姚琅问道:“她是什么时候变成这样子的?你说清楚!”他走上前,离严笑和丁漠染近了一点,他终于看清了丁漠染的脸,丁漠染的脸白得可怕,已经接近透明了。她缩成一团,像是在躲避危险,可是涣散的眼神告诉他,丁漠染已经深度迷失,如果再受一点刺激,很可能会当场崩溃。
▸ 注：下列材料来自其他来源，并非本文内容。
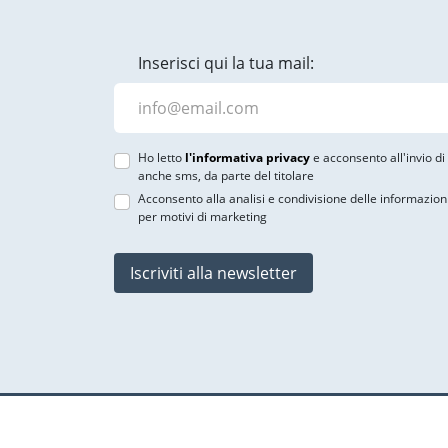
Inserisci qui la tua mail:
Ho letto
l'informativa privacy
e acconsento all'invio d
anche sms, da parte del titolare
Acconsento alla analisi e condivisione delle informazion
per motivi di marketing
Iscriviti alla newsletter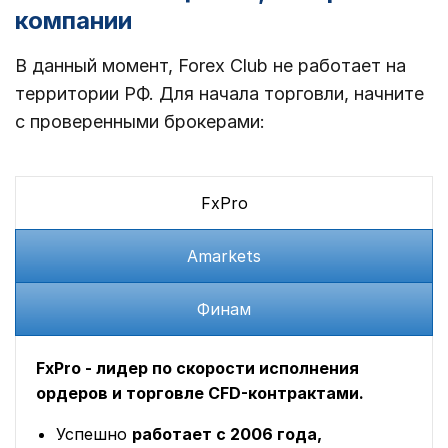
компании
В данный момент, Forex Club не работает на
территории РФ. Для начала торговли, начните
с проверенными брокерами:
FxPro
Amarkets
Финам
FxPro - лидер по скорости исполнения
ордеров и торговле CFD-контрактами.
Успешно
работает с 2006 года,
事情来得太快太突然,他一时找不到重点,只得将所有矛头都指向了端木翔,他又问了一次:“究竟发生了什么事?”
汤臣却在这个时候暴怒起来,他不知道从哪里捡来了一根木棒,照着端木翔就是一顿猛砸,一边砸还一边吼着:“是你做的对不对?我就知道你不是什么好东西,仗着自己有钱,就胡作非为,你去死!去死!”
他这顿棍棒来得又快又狠,木端翔没来得及躲开,自然结结实实地挨了几棍子,他暴跳起来,指着汤臣的鼻子骂:“你是什么人,凭什么来管这档子闲事!信不信我找人抽死你!”他的身板子和汤臣差不多,都属于文弱型,两个人吼着叫着扑在一起,一点威胁都没有。姚琅实在看不下去,扒开两个人,一人给了一巴掌才消停。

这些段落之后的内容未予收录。